Le gouvernement ghanéen dirigé par le président John Mahama a pris des mesures audacieuses dans le cadre d’un effort pour restaurer la stabilité financière d’un pays confronté à une dette écrasante, une inflation galopante et une croissance économique en ralentissement. Élu en décembre 2024 sur la promesse d’un redressement économique, Mahama amorce une période d’austérité visant à réorganiser les fondements de l’économie ghanéenne.

Avec une dette nationale de 8,7 milliards de dollars à rembourser d’ici 2028, représentant 10,9 % du PIB, le Ghana continue de dépendre du soutien du Fonds monétaire international (FMI). Pour y remédier, Cassiel Ato Forson, ministre des Finances, a présenté un budget 2025 qualifié de « thérapie de choc », symbolisant une rupture nette avec les pratiques du passé.

Forson a souligné que l’économie actuelle était plongée dans une « détresse profonde », accentuée par une gestion inefficace et un manque de transparence financière. Les mesures incluent des coupes budgétaires drastiques, des suppressions d’impôts et des réformes structurelles rigoureuses.

Réformes fiscales innovantes

Le gouvernement a annoncé la suppression de taxes emblématiques telles que la E-Levy sur les transactions électroniques, la taxe sur les paris, et la taxe Covid-19. Toutefois, ces allégements fiscaux s’accompagnent d’une restructuration stratégique. La réduction du plafond des remboursements d’impôts, combinée à une réforme de l’administration fiscale, vise à générer des recettes compensatoires. L’État espère également renforcer la collecte de la taxe foncière et simplifier la TVA pour une meilleure efficacité.

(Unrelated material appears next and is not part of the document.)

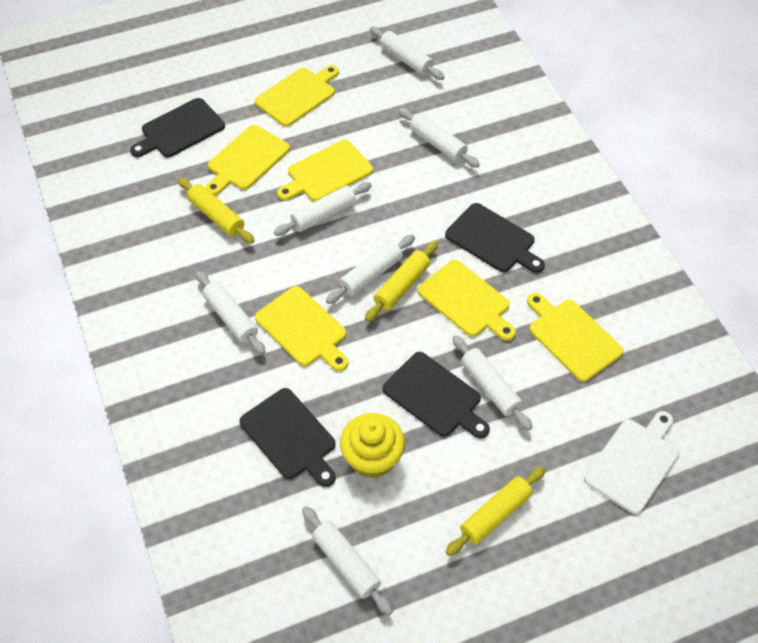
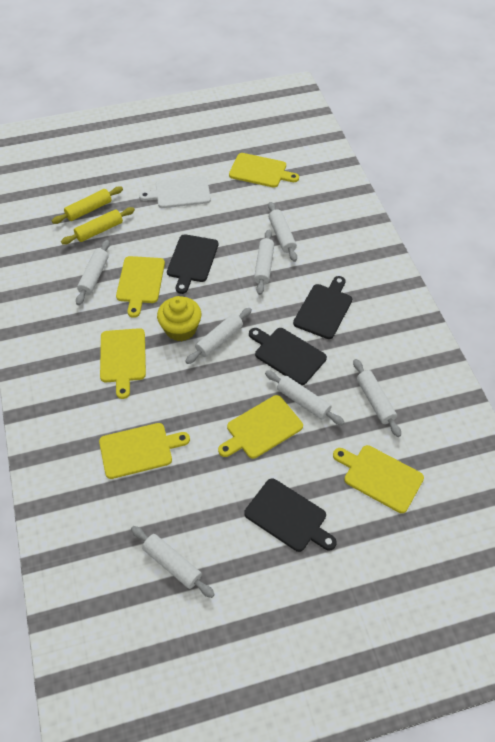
yellow rolling pin: [178,178,254,244] [365,241,438,322] [446,466,546,556] = 3 -> [52,186,123,224] [61,207,135,245] = 2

Rationalisation des dépenses publiques

Dans une tentative de réduire les coûts de fonctionnement, le nombre de ministères a été réduit de 30 à 23, et les ministres, de 88 à 60. De plus, des programmes jugés non essentiels, tels que YouStart ou One District One Factory, sont suspendus. Une gestion rigoureuse des dettes publiques, incluant des audits obligatoires, fait désormais partie intégrante de cette approche.

Un secteur énergétique réorganisé

Le secteur énergétique, vital pour l’économie du Ghana, subit lui aussi une refonte. Le gouvernement prévoit de renégocier les contrats avec les producteurs d’électricité indépendants et de rationaliser les taxes énergétiques. Ces mesures visent à alléger le fardeau économique et à garantir une meilleure gestion des revenus.

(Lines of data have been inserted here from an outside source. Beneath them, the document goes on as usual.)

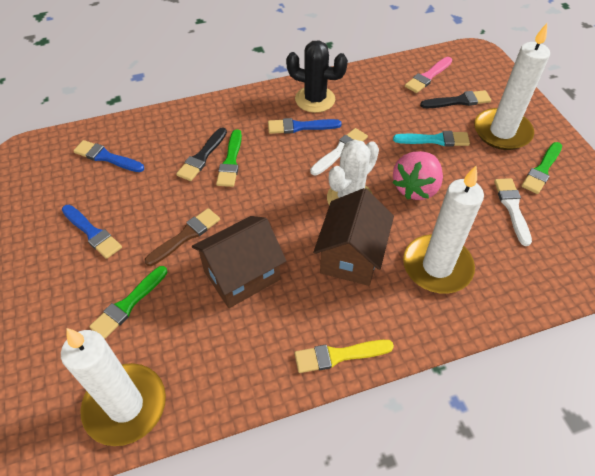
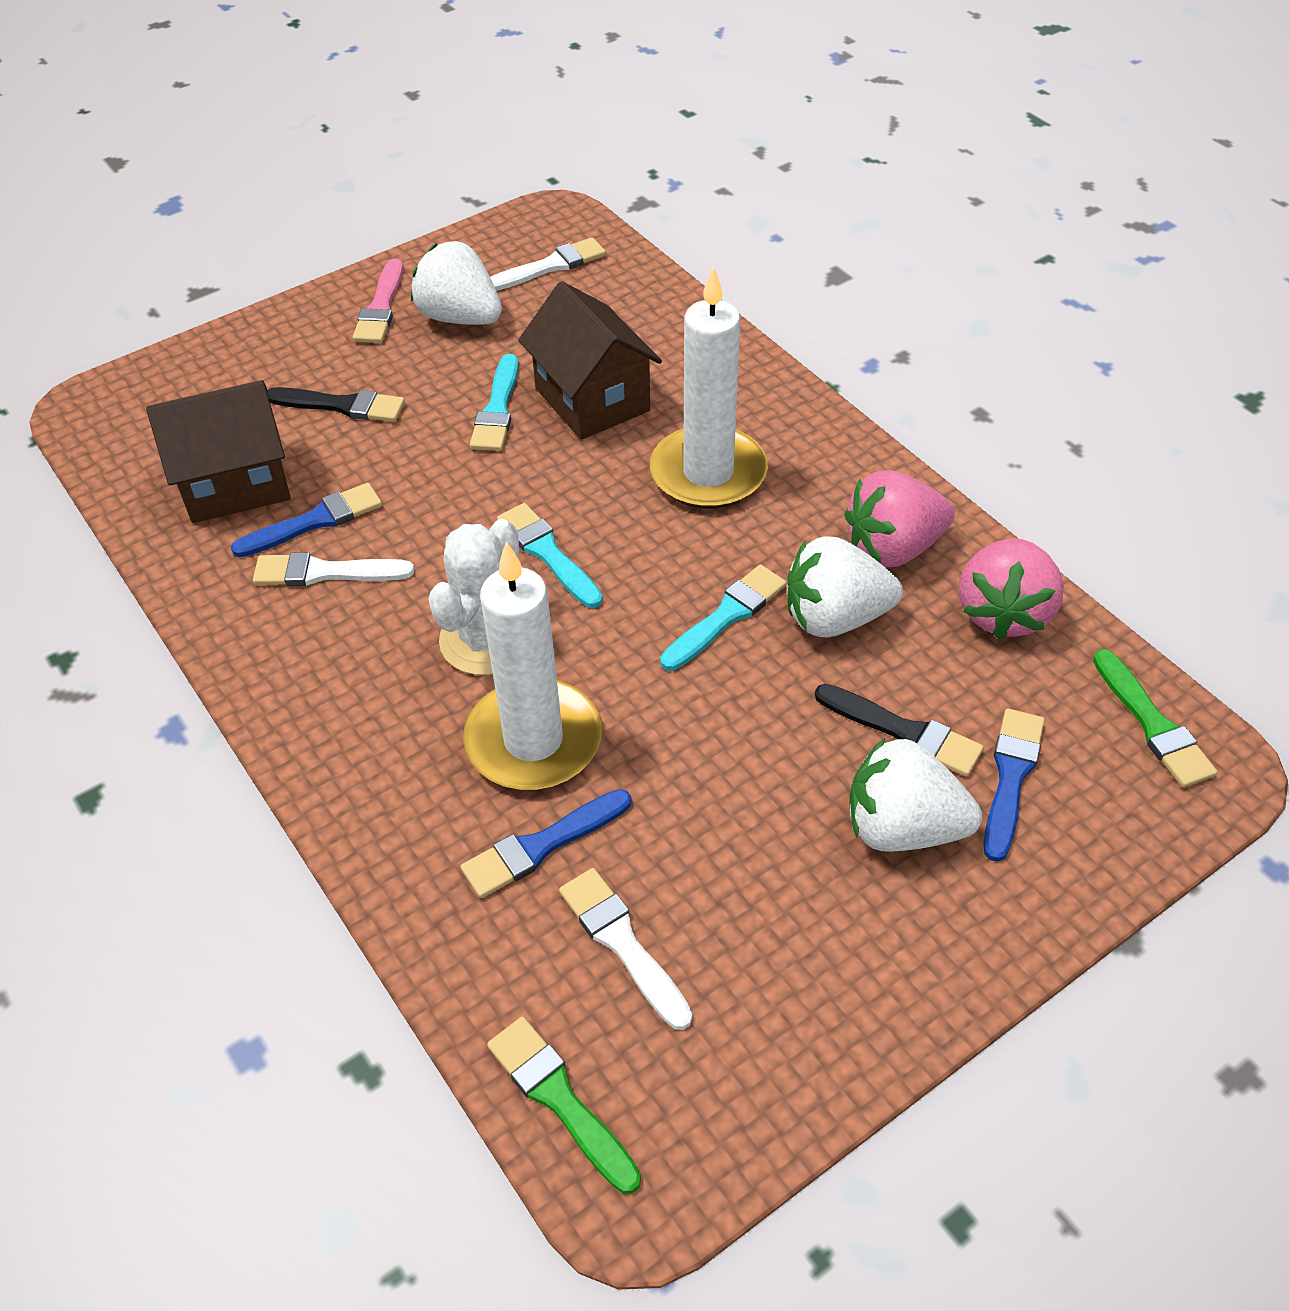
black cactus: [286,40,348,113] = 1 -> none = 0
brown brush: [145,208,220,266] = 1 -> none = 0
green brush: [89,266,167,339] [216,129,242,187] [521,142,562,194] = 3 -> [487,1017,641,1194] [1093,649,1217,788] = 2
pink strawberry: [392,151,443,200] = 1 -> [845,470,955,568] [959,538,1064,639] = 2
turquoise brush: [393,131,470,146] = 1 -> [470,354,519,451] [497,503,603,608] [660,565,787,671] = 3
white brush: [310,128,368,175] [494,178,532,246] = 2 -> [253,552,414,586] [490,237,606,291] [559,868,692,1030] = 3
white candle: [61,328,166,446] [403,166,484,294] [474,23,550,150] = 3 -> [463,541,602,790] [650,265,768,509] = 2
white strawberry: none = 0 -> [411,241,502,325] [787,536,903,638] [849,738,982,852] = 3
yellow brush: [295,340,394,373] = 1 -> none = 0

Avec un objectif de ramener l’inflation à 11,9 % d’ici fin 2025 et de maintenir une croissance du PIB d’au moins 4 %, le gouvernement ghanéen vise une stabilité financière durable. Cependant, les récents indicateurs économiques montrent des signes de fragilité, et la réaction des marchés financiers reste incertaine. Alors que le ministre des Finances exprime sa confiance dans cette stratégie, le succès de ces réformes dépendra de leur mise en œuvre et de leur acceptation par la population.

Le Ghana, engagé dans une refonte économique majeure, se trouve à un carrefour. Le chemin emprunté par le gouvernement Mahama pourrait soit ouvrir une nouvelle ère de stabilité, soit aggraver une crise socio-économique déjà préoccupante.